Selected answers are available in Sect. D.33.
Exercise 36.1 A research article (Duncan et al. 2018) examined the accuracy of step counts recorded on iPhones. The paper records this information about the selection of participants:
Participants were recruited through word of mouth and posters displayed around the [researcher’s] university. Participants were eligible if they were ambulatory, \(\ge 18\) years of age, and owned an iPhone 6 […] or newer model.
Although 33 participants were selected, the authors note some parts of the study used a smaller sample size because:
… one [subject] lost their phone during the observation period, [and] the other opted out of the […] test due to personal circumstances.
The paper notes that previous studies have been able to:
[…] demonstrate the accuracy of the iPhone pedometer function in laboratory test conditions. However, no studies have attempted to evaluate evidence […] in the field.
- What is the issue that the authors raise with previous studies?
- Why did the authors discuss the changes in sample size for some parts of the study?
- How would you describe the sampling method?
- What would you call the information about given about the subjects needing to be ambulatory and 18 years of age or over?
- Among many other things, the researchers compared the mean diference between the number of step counts recorded by manually counting steps and the iPhone-recorded number of steps. What type of test would be appropriate?
- While walking at 2.5 km/h,
the above test produced a \(P\)-value of 0.006.
What does this mean?
- The sample size for the part of the study mentioned above was \(n=32\). Do you think the test will be statistically valid?
Exercise 36.2 One study of hearing loss among Iranian students (Mohammadpoorasl et al. 2018) used a cross-sectional study to explore the relationship between hearing loss and headphone use. The article states that
… 890 students were randomly selected from five schools at QUMS (Medicine, Dentistry, Nursing and Midwifery, Public Health, and Paramedical Sciences schools) using a proportional cluster sampling method…
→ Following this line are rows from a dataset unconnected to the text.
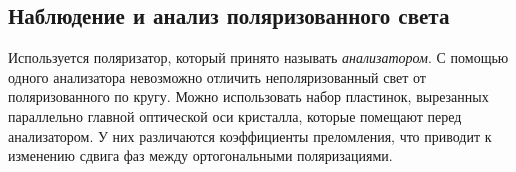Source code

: \subsection*{Наблюдение и анализ поляризованного света}
Используется поляризатор, который принято называть \textit{анализатором}.
\n\n
С помощью одного анализатора невозможно отличить неполяризованный свет от поляризованного по кругу. Можно использовать набор пластинок, вырезанных параллельно главной оптической оси кристалла, которые помещают перед анализатором. У них различаются коэффициенты преломления, что приводит к изменению сдвига фаз между ортогональными поляризациями.
%
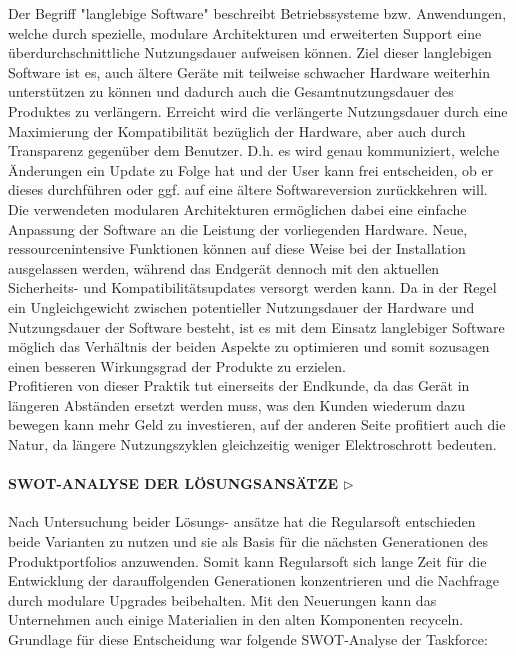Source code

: \documentclass[13pt,titlepage]{article}
\begin{document}
\begin{itemize}
Der Begriff "langlebige Software" beschreibt Betriebssysteme bzw. Anwendungen, welche durch spezielle, modulare Architekturen und erweiterten Support eine überdurchschnittliche Nutzungsdauer aufweisen können. Ziel dieser langlebigen Software ist es, auch ältere Geräte mit teilweise schwacher Hardware weiterhin unterstützen zu können und dadurch auch die Gesamtnutzungsdauer des Produktes zu verlängern. Erreicht wird die verlängerte Nutzungsdauer durch eine Maximierung der Kompatibilität bezüglich der Hardware, aber auch durch Transparenz gegenüber dem Benutzer. D.h. es wird genau kommuniziert, welche Änderungen ein Update zu Folge hat und der User kann frei entscheiden, ob er dieses durchführen oder ggf. auf eine ältere Softwareversion zurückkehren will. Die verwendeten modularen Architekturen ermöglichen dabei eine einfache Anpassung der Software an die Leistung der vorliegenden Hardware. Neue, ressourcenintensive Funktionen können auf diese Weise bei der Installation ausgelassen werden, während das Endgerät dennoch mit den aktuellen Sicherheits- und Kompatibilitätsupdates versorgt werden kann. Da in der Regel ein Ungleichgewicht zwischen potentieller Nutzungsdauer der Hardware und Nutzungsdauer der Software besteht, ist es mit dem Einsatz langlebiger Software möglich das Verhältnis der beiden Aspekte zu optimieren und somit sozusagen einen besseren Wirkungsgrad der Produkte zu erzielen.\\
Profitieren von dieser Praktik tut einerseits der Endkunde, da das Gerät in längeren Abständen ersetzt werden muss, was den Kunden wiederum dazu bewegen kann mehr Geld zu investieren, auf der anderen Seite profitiert auch die Natur, da längere Nutzungszyklen gleichzeitig weniger Elektroschrott bedeuten. 
\end{itemize}

\newpage
\paragraph{\textbf{SWOT-ANALYSE DER LÖSUNGSANSÄTZE  $\triangleright$}}
Nach Untersuchung beider Lösungs- ansätze hat die Regularsoft entschieden beide Varianten zu nutzen und sie als Basis für die nächsten Generationen des Produktportfolios anzuwenden. Somit kann Regularsoft sich lange Zeit für die Entwicklung der darauffolgenden Generationen konzentrieren und die Nachfrage durch modulare Upgrades beibehalten. Mit den Neuerungen kann das Unternehmen auch einige Materialien in den alten Komponenten recyceln. Grundlage für diese Entscheidung war folgende SWOT-Analyse der Taskforce:\\
\end{document}
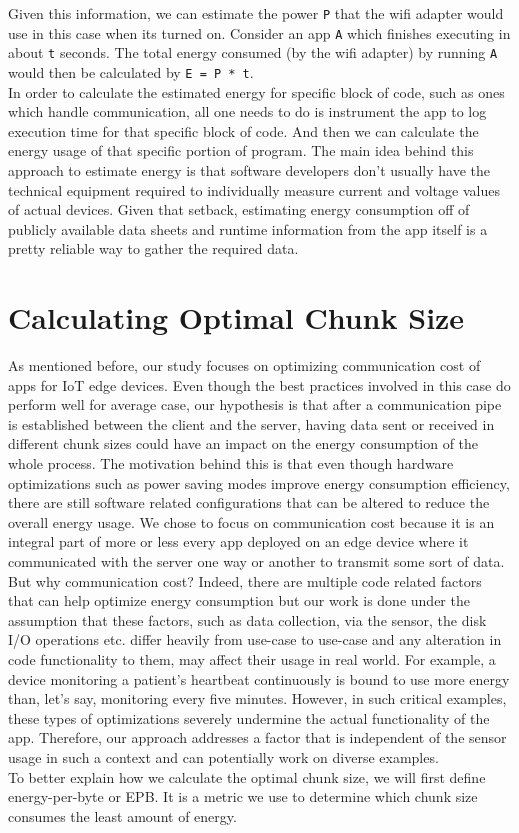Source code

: Given this information, we can estimate the power \texttt{P} that the wifi adapter would use in this case when its 
turned on. Consider an app \texttt{A} which finishes executing in about \texttt{t} seconds. The total energy 
consumed (by the wifi adapter) by running \texttt{A} would then be calculated by \texttt{E = P * t}. \\
In order to calculate the estimated energy for specific block of code, such as ones which handle communication, all one 
needs to do is instrument the app to log execution time for that specific block of code. And then we can 
calculate the energy usage of that specific portion of program. The main idea behind this approach to 
estimate energy is that software developers don't usually have the technical equipment required to 
individually measure current and voltage values of actual devices. Given that setback, estimating energy 
consumption off of publicly available data sheets and runtime information from the app itself is a 
pretty reliable way to gather the required data. \\

\section{Calculating Optimal Chunk Size}
As mentioned before, our study focuses on optimizing communication cost of apps for IoT edge devices. 
Even though the best practices involved in this case do perform well for average case, our hypothesis 
is that after a communication pipe is established between the client and the server, having data sent or 
received in different chunk sizes could have an impact on the energy consumption of the whole process. 
The motivation behind this is that even though hardware optimizations such as power saving modes improve 
energy consumption efficiency, there are still software related configurations that can be altered to reduce 
the overall energy usage. We chose to focus on communication cost because it is an integral part of more or less 
every app deployed on an edge device where it communicated with the server one way or another to transmit 
some sort of data. \\
But why communication cost? Indeed, there are multiple code related factors that can help optimize energy 
consumption but our work is done under the assumption that these factors, such as data collection, via the 
sensor, the disk I/O operations etc. differ heavily from use-case to use-case and any alteration in code 
functionality to them, may affect their usage in real world. For example, a device monitoring a patient's 
heartbeat continuously is bound to use more energy than, let's say, monitoring every five minutes. 
However, in such critical examples, these types of optimizations severely undermine the actual 
functionality of the app. Therefore, our approach addresses a factor that is independent of the sensor 
usage in such a context and can potentially work on diverse examples. \\
To better explain how we calculate the optimal chunk size, we will first define energy-per-byte or EPB. 
It is a metric we use to determine which chunk size consumes the least amount of energy. \\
The participants completed a hearing test and completed a Hearing Loss Questionnaire (values are between 17 and 34: higher scores indicating more severe hearing loss).
- What is the population?
- Critique the sampling method: What is the implication for interpreting the results of the study?
- Some of the results are presented in Table 36.1. What statistical test do you think was used to compare the scores for males and females?
- What are the hypotheses being tested about ‘Frequency of use?’
- Form an approximate 95% CI for the mean hearing loss score for students who use earphones.
- What information is needed to be able to form an approximate 95% CI for the difference between the hearing loss scores for females and males?
|Criterion||Levels||Sample size||Mean||Std. dev||P-value|
|Frequency of use||0, 1 times/day||194||19.2||2.87||0.001|
|2 to 3 times/day||319||19.6||2.66|
|More than 3 times/day||278||20.2||3.54|
|Earphone use||Yes||745||19.8||3.08||< 0.001|
Exercise 36.3 The Abstract from a large study is given below:
OBJECTIVE: This study aims to elucidate any existing link between energy-containing liquids, as consumed in various forms within the diet, and the effect they may have on body weight or other diseases […]
METHODS: A self-administered online survey was conducted in 2496 participants from different countries, in six languages (Spanish, English, Chinese, French, German and Portuguese). Questions referred to their soft drink and water consumption habits, physical exercise performed, presence or absence of certain diseases and medication.
RESULTS: There is statistically significant difference (\(p < 0.001\)) in BMI and consumption of cola per week: those who consumed 0–3 cans a week have a lower BMI than those who consume >7 cans of cola a week […] There is greater presence of obesity (\(p < 0.001\)), gastritis (p < 0.001), constipation (\(p < 0.001\)) and mental illness (\(p = 0.003\)) among people who drink cola soft drinks.
CONCLUSION: Removal of energy-containing beverages from our diet may be an appropriate public health message to support those interested in preventing weight gain as well as other diseases.
Evaluate the study using the six steps of research discussed in this book.